─── PROVIDED PASSAGE ───

Yet over the decades in film scholarship, there seems to have been a silent and commonly admitted equation between “African cinema” and “African feature films.” If one considers only books, it would not be an overstatement to contend that apart from a few cinema-studies researchers such as Nwachukwu Frank Ukadike (Citation1994), Manthia Diawara (Citation1992), Henry François Imbert (Citation2007), Sada Niang (Citation2014), and Olivier Barlet (Citation2012) whose respective critiques include a few paragraphs and rarely a chapter on documentary film in Africa, very little attention has been paid to this genre, henceforth literally abandoned. Yet the history of documentary is intimately related not only to that of cinema itself, but also to that of African cinema. In this special issue of Critical Interventions, the first academic issue ever to be entirely dedicated to African documentary cinema, our aim is not only to underscore the significance of the genre, but also to highlight its political and social orientation and its aesthetic innovations in order to illustrate its interconnectedness with African cinematic productions from its very inception.

Celluloid image making came to the African continent through the documentary genre. It is the first such semiotic construction to have penetrated the African continent, and it has remained central to African film creations since then. A mere 10-year window separates the Berlin conference (1884) from the first Lumière Brothers film (1895). And once L'Arrivée d'un train à la Ciotat (1895) was produced, this documentary film was rushed to various parts of the colonial world, Africa among the most prominent ones, to dazzle local audiences and to fan the flames of racial and cultural superiority of many a colonial administrator (Malkumus & Armes, Citation1991). In subsequent years, the colonial archive of images was and remains populated by a multitude of documentaries aiming to help masses of French or British audiences discover the African continent, the bravery of their compatriots during the Boer War, or the accomplishments of the colonial enterprise after 1900. Clearly, the documentary genre was a major tool for lobbyists and apologists of the colonial enterprise in Europe, as witnessed by the efforts of the African Geographic Company, the London Zoological Society, the Urban Bioscope Company, and various popular magazine such as the African World Weekly. In France, the state became much involved in the production of documentaries promoting French civilization and the French colonial enterprise, among schoolchildren in particular.

───

*AIM A*:
In the rows, starting with the line with "class: Arachnida" and going on through the line with "genus: Palpopleura", replace "common name" with "vernacular name" and give those lines again with everything else unchanged.

─── DATASET ───

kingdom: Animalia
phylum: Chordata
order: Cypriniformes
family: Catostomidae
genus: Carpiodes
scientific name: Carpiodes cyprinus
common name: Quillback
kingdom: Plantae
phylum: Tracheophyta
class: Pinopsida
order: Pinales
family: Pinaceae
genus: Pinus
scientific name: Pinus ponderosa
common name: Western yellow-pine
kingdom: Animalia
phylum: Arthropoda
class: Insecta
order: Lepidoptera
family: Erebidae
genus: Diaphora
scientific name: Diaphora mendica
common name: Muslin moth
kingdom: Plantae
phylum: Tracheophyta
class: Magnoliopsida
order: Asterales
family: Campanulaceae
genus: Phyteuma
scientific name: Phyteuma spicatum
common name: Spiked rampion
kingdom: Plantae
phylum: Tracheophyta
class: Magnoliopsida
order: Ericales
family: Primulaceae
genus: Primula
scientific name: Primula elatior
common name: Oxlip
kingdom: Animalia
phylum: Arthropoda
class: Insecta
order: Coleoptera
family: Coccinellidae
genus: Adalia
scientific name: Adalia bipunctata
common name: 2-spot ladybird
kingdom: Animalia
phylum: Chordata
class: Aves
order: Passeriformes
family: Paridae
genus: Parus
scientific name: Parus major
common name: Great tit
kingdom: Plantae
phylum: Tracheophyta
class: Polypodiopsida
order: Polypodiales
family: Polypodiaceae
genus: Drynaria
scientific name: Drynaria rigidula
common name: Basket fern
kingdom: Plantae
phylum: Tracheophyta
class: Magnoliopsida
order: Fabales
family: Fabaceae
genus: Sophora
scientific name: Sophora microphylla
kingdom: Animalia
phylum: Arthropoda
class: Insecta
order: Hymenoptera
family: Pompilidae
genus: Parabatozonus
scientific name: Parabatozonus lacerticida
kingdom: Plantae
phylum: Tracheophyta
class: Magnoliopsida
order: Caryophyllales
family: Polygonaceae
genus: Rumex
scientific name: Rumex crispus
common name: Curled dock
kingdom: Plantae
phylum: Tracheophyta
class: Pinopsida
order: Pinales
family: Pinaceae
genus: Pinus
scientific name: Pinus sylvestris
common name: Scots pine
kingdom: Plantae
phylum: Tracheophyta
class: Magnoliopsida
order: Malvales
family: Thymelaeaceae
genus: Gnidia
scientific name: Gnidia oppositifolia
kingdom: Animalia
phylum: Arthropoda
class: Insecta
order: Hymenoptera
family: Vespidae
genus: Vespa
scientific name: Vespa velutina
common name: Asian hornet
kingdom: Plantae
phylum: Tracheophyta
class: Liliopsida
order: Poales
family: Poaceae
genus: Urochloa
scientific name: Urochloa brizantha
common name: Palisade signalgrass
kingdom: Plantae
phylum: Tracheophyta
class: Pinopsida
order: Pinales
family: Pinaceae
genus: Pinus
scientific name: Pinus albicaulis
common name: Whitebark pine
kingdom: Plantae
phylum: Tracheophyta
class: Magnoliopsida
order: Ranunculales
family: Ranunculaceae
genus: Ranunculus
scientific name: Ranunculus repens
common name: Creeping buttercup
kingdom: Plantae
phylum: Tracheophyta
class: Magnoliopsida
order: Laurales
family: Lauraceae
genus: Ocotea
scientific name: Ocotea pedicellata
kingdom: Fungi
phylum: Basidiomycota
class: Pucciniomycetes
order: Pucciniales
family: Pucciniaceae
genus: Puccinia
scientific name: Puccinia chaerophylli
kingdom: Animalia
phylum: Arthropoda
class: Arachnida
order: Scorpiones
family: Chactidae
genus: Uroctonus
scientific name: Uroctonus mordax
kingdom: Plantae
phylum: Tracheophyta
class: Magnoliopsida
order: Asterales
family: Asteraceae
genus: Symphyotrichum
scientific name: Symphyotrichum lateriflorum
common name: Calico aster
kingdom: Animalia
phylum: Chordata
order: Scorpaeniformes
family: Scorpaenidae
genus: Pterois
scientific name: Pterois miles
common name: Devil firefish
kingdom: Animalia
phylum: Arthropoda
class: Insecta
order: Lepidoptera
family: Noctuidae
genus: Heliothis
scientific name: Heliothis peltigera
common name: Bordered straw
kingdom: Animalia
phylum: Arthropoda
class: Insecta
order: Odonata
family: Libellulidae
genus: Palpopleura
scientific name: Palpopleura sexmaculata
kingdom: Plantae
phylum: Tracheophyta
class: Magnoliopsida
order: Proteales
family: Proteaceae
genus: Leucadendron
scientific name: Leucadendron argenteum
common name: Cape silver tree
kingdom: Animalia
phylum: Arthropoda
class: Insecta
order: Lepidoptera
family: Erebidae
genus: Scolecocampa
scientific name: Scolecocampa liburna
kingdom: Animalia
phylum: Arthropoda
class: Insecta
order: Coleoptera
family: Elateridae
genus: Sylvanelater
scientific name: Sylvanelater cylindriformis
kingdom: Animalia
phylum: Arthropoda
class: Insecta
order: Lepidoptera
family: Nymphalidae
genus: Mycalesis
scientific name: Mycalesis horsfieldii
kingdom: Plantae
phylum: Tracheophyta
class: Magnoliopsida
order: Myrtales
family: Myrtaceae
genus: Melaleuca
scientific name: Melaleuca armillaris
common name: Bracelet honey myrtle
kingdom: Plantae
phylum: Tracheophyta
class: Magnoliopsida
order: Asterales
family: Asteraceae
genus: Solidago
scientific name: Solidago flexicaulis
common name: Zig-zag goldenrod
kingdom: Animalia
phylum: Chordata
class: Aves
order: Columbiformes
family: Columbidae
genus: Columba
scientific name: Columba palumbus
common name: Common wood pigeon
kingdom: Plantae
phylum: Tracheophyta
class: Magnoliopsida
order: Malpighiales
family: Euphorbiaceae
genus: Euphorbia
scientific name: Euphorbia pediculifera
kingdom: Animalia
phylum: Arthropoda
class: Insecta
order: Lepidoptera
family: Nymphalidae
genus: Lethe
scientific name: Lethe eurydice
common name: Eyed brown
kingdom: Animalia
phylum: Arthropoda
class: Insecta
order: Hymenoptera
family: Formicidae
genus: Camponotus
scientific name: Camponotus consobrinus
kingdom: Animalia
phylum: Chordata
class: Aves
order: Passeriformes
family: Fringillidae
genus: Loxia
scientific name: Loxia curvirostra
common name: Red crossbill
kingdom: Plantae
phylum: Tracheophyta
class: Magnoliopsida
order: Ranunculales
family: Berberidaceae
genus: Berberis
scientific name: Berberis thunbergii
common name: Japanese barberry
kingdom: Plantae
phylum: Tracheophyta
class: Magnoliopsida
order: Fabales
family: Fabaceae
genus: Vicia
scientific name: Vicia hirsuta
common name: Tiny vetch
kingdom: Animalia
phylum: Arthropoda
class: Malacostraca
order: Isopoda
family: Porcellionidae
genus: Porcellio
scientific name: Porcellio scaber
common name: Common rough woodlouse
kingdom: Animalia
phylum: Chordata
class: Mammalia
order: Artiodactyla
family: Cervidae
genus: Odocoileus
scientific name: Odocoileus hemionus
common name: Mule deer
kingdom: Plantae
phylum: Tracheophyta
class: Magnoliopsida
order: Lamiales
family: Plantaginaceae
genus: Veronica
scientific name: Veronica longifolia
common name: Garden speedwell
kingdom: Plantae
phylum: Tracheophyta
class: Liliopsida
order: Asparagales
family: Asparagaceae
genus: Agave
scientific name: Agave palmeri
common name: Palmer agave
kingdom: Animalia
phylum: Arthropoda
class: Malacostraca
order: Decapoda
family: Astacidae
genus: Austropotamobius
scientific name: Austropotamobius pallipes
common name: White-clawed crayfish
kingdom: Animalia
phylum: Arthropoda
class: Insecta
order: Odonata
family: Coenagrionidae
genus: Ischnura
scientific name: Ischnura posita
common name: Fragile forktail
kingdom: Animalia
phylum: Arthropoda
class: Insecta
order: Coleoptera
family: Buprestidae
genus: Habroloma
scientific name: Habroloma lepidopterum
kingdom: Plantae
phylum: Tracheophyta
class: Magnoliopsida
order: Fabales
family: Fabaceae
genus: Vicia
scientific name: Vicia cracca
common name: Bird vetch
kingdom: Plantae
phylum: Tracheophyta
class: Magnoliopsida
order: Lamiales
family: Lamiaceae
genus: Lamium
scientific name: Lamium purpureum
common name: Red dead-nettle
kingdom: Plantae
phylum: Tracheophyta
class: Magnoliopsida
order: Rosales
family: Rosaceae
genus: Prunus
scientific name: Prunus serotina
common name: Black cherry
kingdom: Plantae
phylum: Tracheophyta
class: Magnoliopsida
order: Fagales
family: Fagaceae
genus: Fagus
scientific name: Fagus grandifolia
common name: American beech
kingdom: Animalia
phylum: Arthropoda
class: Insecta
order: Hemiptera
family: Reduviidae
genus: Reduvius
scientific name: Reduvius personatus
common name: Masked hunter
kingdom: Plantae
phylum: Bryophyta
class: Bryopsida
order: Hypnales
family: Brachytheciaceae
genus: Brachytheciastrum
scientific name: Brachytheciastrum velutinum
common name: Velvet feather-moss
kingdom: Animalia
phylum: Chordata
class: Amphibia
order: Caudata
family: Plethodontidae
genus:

───

*AIM B*:
Carry on the passage about documentary film and African cinema from the point where it stops.

*REPLY A*:
class: Arachnida
order: Scorpiones
family: Chactidae
genus: Uroctonus
scientific name: Uroctonus mordax
kingdom: Plantae
phylum: Tracheophyta
class: Magnoliopsida
order: Asterales
family: Asteraceae
genus: Symphyotrichum
scientific name: Symphyotrichum lateriflorum
vernacular name: Calico aster
kingdom: Animalia
phylum: Chordata
order: Scorpaeniformes
family: Scorpaenidae
genus: Pterois
scientific name: Pterois miles
vernacular name: Devil firefish
kingdom: Animalia
phylum: Arthropoda
class: Insecta
order: Lepidoptera
family: Noctuidae
genus: Heliothis
scientific name: Heliothis peltigera
vernacular name: Bordered straw
kingdom: Animalia
phylum: Arthropoda
class: Insecta
order: Odonata
family: Libellulidae
genus: Palpopleura

*REPLY B*:
In all these cases, the creation and production of documentaries located themselves in Africa, among African peoples—indeed, presented and represented African peoples without any significant input from them. Fauna and flora, spaces and customs prevalent in the continent were featured as a background for celebrating the European genius in sciences, in social engineering, and in everyday living. In the colonial archive, Africa was made to assume the negative role against which Western civilization—indeed, French national identity—was defined, appreciated, and promoted in Europe and around the world.

Thus when, in 1973, Africans interested in fictional filmmaking met in Algiers to attempt to streamline the production of films on the continent, rebutting the reductive (imaged and otherwise) discourses the continent and its peoples had been subjected to in the colonial archives, it became a major concern. In spite of its prescriptivist nature, the Algiers Charter (see Cham & Bakari, Citation1996; Tcheuyap, Citation2011) that came out of the various workshops read not so much as an invitation to creative incentives but, more importantly, as a set of directives for effective anticolonial rhetoric, using at times, images similar to those found in the colonial archives. It follows that from the very beginning, fictional films engaged directly with documentary filmmaking of years past. It also follows that throughout the African continent and the French former colonies more so than in others, the documentary cinematic inheritance left by the former colonial powers had a significant impact on the emerging cinemas of the 1960s and beyond. It is therefore only fitting, historically as well as scholarly significant, that Critical Interventions dedicate a special issue to this central, yet often neglected, facet of African visual culture.

The diversely sourced birth of such a visual culture is the subject of Vincent Bouchard's “The Nonfiction Film Production at the Origins of Francophone West African Cinema.” How does one become a (documentary) filmmaker in Africa (today)? A program such as AfricaDoc that funds the training of young Africans in documentary cinema may be considered, in Jean-Marie Teno's opinion (Martin & Moorman, Citation2015), a continuation of the colonial cultural project. Teno argued that this project shapes African imagination. Yet technology has now made film practice much more accessible. Bouchard's rich and informative contribution shows that the documentary genre should, if anything, be credited with acting as a training ground for all the major filmmakers of the 1960s. As it uncovers the institutional hurdles facing the budding filmmakers, Bouchard's article also documents the ways filmmakers in West African Francophone countries “used various tactics to adapt the diverse cultural, educational, and audio-visual projects—financed by the newly former colonial power (France) or by international institutions (UNESCO)—to their goal of creating movies” (Bouchard, 2017, p. 214)

Sada Niang's “Fiction and Documentary African Films: Narrative and Stylistic Affinities” builds on this impact to argue that documentary film practice has been instrumental in the stylistic and ideological positioning of African filmmakers since the 1960s. It is telling that African feature films as well as literatures often have been considered anthropological documents, not really representations of matters relating to the continent. Niang's analysis comes to confirm what most theorists claim, that is, the often unclear boundary between fiction and documentary and their often overlooked interconnectedness.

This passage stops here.